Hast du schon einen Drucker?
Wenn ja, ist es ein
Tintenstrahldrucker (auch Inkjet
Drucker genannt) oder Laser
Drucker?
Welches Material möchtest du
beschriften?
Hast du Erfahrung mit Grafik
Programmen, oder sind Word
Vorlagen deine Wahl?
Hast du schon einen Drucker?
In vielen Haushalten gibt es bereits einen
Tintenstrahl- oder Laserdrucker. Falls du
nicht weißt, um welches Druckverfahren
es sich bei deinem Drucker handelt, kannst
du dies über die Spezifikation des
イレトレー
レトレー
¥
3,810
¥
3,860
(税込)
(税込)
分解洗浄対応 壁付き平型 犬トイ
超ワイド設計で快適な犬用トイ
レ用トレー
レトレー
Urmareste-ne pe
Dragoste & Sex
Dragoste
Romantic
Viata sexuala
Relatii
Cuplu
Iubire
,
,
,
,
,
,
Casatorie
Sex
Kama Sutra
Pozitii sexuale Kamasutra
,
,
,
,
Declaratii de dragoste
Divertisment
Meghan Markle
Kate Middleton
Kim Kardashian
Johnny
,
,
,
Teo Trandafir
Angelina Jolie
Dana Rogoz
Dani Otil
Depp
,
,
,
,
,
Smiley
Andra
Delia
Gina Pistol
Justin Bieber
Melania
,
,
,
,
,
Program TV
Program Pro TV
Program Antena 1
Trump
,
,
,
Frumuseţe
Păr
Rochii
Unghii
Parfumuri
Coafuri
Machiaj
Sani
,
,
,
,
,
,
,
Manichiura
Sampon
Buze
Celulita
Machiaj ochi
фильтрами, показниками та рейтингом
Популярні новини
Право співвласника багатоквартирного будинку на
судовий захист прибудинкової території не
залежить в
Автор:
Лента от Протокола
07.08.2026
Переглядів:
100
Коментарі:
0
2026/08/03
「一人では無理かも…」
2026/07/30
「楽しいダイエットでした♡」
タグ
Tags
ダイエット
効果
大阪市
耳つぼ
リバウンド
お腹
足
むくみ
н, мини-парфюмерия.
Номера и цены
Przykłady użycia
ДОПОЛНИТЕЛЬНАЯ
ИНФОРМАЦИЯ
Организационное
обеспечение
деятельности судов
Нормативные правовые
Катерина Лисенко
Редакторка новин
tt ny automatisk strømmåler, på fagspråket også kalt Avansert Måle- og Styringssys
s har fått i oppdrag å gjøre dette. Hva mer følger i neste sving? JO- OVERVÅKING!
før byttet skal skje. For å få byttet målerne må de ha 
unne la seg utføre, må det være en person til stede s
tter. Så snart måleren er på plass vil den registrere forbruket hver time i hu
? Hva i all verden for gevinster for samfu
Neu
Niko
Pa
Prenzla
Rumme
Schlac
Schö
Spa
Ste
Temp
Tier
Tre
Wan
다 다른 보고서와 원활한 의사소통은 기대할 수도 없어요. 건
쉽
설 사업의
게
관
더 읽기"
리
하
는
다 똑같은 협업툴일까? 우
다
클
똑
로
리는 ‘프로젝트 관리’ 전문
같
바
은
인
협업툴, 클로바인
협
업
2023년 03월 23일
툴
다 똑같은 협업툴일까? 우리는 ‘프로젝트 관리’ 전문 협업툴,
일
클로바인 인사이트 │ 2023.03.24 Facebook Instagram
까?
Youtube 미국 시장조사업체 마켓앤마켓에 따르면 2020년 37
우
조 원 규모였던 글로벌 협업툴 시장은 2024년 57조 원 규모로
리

Work instruction
Copy all the lines from the data above that hold the word "클로바인".

Your response
협업툴, 클로바인
클로바인 인사이트 │ 2023.03.24 Facebook Instagram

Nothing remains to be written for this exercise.